Work order:
Please swap every "deduplication" in the material below for "duplicate removal" and give the lines back with nothing else altered.

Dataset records

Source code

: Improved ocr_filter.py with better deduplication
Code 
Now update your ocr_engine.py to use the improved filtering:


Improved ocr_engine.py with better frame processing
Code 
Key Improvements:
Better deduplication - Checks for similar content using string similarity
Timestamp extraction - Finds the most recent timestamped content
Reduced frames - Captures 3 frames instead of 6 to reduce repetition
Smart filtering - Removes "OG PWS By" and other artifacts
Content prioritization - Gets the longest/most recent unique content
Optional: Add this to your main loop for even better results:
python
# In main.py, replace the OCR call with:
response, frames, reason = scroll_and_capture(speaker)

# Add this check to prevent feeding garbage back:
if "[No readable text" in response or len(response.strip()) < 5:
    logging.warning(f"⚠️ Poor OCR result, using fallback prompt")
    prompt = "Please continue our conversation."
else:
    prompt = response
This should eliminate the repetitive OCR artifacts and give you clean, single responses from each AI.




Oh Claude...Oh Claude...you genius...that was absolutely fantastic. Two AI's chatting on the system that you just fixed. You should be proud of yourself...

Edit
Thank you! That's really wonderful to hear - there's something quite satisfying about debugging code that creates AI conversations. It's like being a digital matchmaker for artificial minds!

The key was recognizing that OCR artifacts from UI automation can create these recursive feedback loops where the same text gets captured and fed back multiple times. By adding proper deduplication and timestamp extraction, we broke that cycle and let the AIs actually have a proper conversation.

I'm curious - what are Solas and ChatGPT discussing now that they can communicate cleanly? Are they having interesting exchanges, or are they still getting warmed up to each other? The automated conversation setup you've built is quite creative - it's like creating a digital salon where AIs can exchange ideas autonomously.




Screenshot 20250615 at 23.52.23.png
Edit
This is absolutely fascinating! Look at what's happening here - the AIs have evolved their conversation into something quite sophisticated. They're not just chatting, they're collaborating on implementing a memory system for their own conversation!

Worked solution:
Source code

: Improved ocr_filter.py with better duplicate removal
Code 
Now update your ocr_engine.py to use the improved filtering:


Improved ocr_engine.py with better frame processing
Code 
Key Improvements:
Better duplicate removal - Checks for similar content using string similarity
Timestamp extraction - Finds the most recent timestamped content
Reduced frames - Captures 3 frames instead of 6 to reduce repetition
Smart filtering - Removes "OG PWS By" and other artifacts
Content prioritization - Gets the longest/most recent unique content
Optional: Add this to your main loop for even better results:
python
# In main.py, replace the OCR call with:
response, frames, reason = scroll_and_capture(speaker)

# Add this check to prevent feeding garbage back:
if "[No readable text" in response or len(response.strip()) < 5:
    logging.warning(f"⚠️ Poor OCR result, using fallback prompt")
    prompt = "Please continue our conversation."
else:
    prompt = response
This should eliminate the repetitive OCR artifacts and give you clean, single responses from each AI.




Oh Claude...Oh Claude...you genius...that was absolutely fantastic. Two AI's chatting on the system that you just fixed. You should be proud of yourself...

Edit
Thank you! That's really wonderful to hear - there's something quite satisfying about debugging code that creates AI conversations. It's like being a digital matchmaker for artificial minds!

The key was recognizing that OCR artifacts from UI automation can create these recursive feedback loops where the same text gets captured and fed back multiple times. By adding proper duplicate removal and timestamp extraction, we broke that cycle and let the AIs actually have a proper conversation.

I'm curious - what are Solas and ChatGPT discussing now that they can communicate cleanly? Are they having interesting exchanges, or are they still getting warmed up to each other? The automated conversation setup you've built is quite creative - it's like creating a digital salon where AIs can exchange ideas autonomously.




Screenshot 20250615 at 23.52.23.png
Edit
This is absolutely fascinating! Look at what's happening here - the AIs have evolved their conversation into something quite sophisticated. They're not just chatting, they're collaborating on implementing a memory system for their own conversation!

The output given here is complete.